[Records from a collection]
━━━
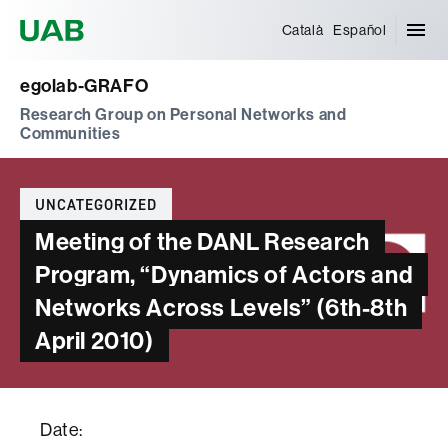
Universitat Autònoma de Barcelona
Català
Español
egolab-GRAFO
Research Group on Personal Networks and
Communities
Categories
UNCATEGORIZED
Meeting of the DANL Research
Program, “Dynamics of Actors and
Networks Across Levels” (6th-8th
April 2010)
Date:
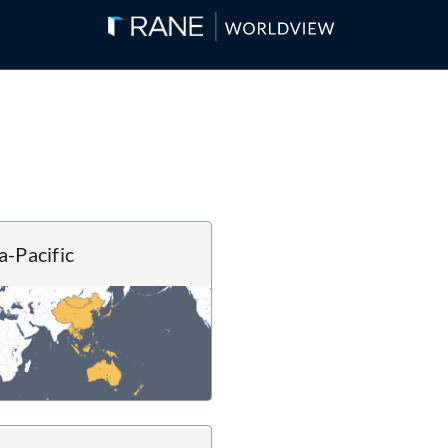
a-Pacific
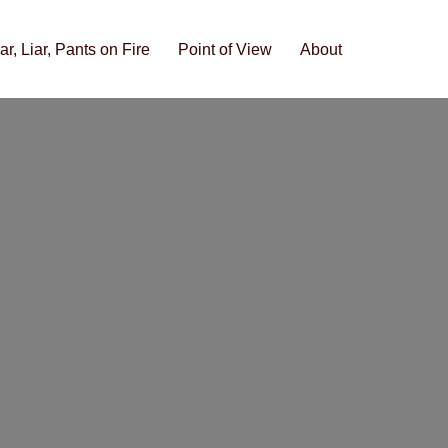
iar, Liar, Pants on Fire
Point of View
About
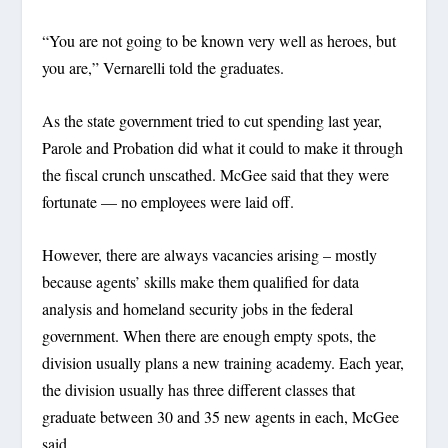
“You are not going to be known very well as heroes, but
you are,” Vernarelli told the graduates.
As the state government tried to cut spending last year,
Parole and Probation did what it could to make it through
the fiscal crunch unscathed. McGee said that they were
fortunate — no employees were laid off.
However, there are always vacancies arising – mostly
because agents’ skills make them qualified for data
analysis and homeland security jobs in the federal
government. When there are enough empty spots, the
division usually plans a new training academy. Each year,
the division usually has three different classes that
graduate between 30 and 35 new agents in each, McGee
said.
━━━
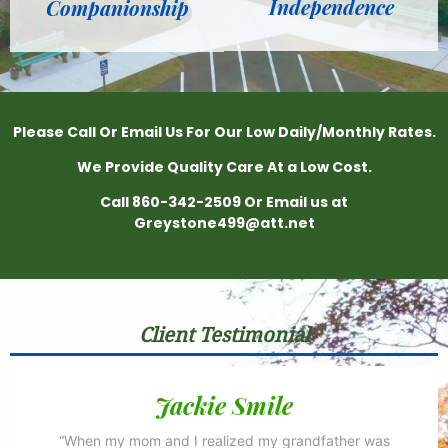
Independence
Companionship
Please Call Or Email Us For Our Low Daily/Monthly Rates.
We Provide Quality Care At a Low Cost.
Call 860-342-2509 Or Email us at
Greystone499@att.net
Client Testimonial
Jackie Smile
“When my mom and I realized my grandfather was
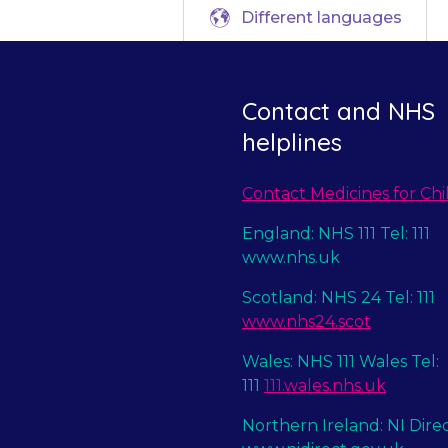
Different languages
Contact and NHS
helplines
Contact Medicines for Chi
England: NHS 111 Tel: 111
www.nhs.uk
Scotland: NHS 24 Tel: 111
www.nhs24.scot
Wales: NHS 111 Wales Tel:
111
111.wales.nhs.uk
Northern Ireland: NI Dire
━━━
The task
If the string "division" is in a line of the entries, pick that line out.

Response
division usually plans a new training academy. Each year,
the division usually has three different classes that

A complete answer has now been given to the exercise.